The Divided Brain and the Search for Meaning
“In this 10,000-word essay, written to complement Iain McGilchrist’s acclaimed The Master and His Emissary, the author asks why – despite the vast increase in material well-being – people are less happy today than they were half a century ago, and suggests that the division between the two hemispheres of the brain has a critical effect on how we see and understand the world around us… Accessible to readers who haven’t yet read The Master and His Emissary as well as those who have, this is a fascinating, immensely thought-provoking essay that delves to the very heart of what it means to be human.”
Ways of Attending
This book helps you to see what it is you may have been trained by our very unusual culture not to see. Attention is not just receptive, but actively creative of the world we inhabit. How we attend makes all the difference to the world we experience. And nowadays in the West we generally attend in a rather unusual way: governed by the narrowly focussed, target-driven left hemisphere of the brain.
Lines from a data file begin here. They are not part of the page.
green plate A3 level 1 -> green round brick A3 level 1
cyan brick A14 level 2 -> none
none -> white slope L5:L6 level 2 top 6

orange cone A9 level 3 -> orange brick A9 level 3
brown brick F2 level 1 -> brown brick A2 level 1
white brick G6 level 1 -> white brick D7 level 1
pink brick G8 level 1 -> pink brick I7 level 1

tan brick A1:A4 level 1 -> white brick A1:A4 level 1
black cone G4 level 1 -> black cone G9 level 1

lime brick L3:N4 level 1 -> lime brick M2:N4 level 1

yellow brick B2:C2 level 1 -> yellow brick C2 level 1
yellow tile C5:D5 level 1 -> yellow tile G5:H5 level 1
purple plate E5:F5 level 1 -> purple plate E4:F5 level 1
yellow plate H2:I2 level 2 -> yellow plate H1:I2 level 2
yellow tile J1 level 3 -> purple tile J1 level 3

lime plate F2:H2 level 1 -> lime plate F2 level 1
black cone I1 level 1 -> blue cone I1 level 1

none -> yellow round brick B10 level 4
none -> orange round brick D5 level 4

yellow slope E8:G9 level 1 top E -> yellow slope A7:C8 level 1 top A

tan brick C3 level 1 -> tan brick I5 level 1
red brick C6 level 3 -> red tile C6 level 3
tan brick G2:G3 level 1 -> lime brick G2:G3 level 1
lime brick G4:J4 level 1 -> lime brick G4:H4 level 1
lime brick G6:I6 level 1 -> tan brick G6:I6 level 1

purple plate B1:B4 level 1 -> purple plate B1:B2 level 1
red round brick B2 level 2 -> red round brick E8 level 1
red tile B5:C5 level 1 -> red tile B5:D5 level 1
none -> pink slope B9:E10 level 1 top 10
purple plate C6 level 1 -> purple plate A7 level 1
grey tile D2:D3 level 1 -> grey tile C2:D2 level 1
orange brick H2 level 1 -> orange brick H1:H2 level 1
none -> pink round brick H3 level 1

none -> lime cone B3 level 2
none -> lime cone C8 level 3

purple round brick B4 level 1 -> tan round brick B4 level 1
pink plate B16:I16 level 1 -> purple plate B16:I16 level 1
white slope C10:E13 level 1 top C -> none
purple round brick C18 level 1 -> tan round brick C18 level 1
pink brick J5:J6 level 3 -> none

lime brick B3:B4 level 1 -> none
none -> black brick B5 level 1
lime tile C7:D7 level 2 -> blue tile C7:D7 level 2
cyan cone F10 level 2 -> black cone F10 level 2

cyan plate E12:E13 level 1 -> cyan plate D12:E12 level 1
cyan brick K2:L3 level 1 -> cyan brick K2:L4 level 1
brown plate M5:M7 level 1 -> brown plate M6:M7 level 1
Forget everything you thought you knew about the difference between the hemispheres, because it will be largely wrong. It is not what each hemisphere does – they are both involved in everything – but how it does it, that matters. And the prime difference between the brain hemispheres is the manner in which they attend. For reasons of survival we need one hemisphere (in humans and many animals, the left) to pay narrow attention to detail, to grab hold of things we need, while the other, the right, keeps an eye out for everything else. The result is that one hemisphere is good at utilising the world, the other better at understanding it.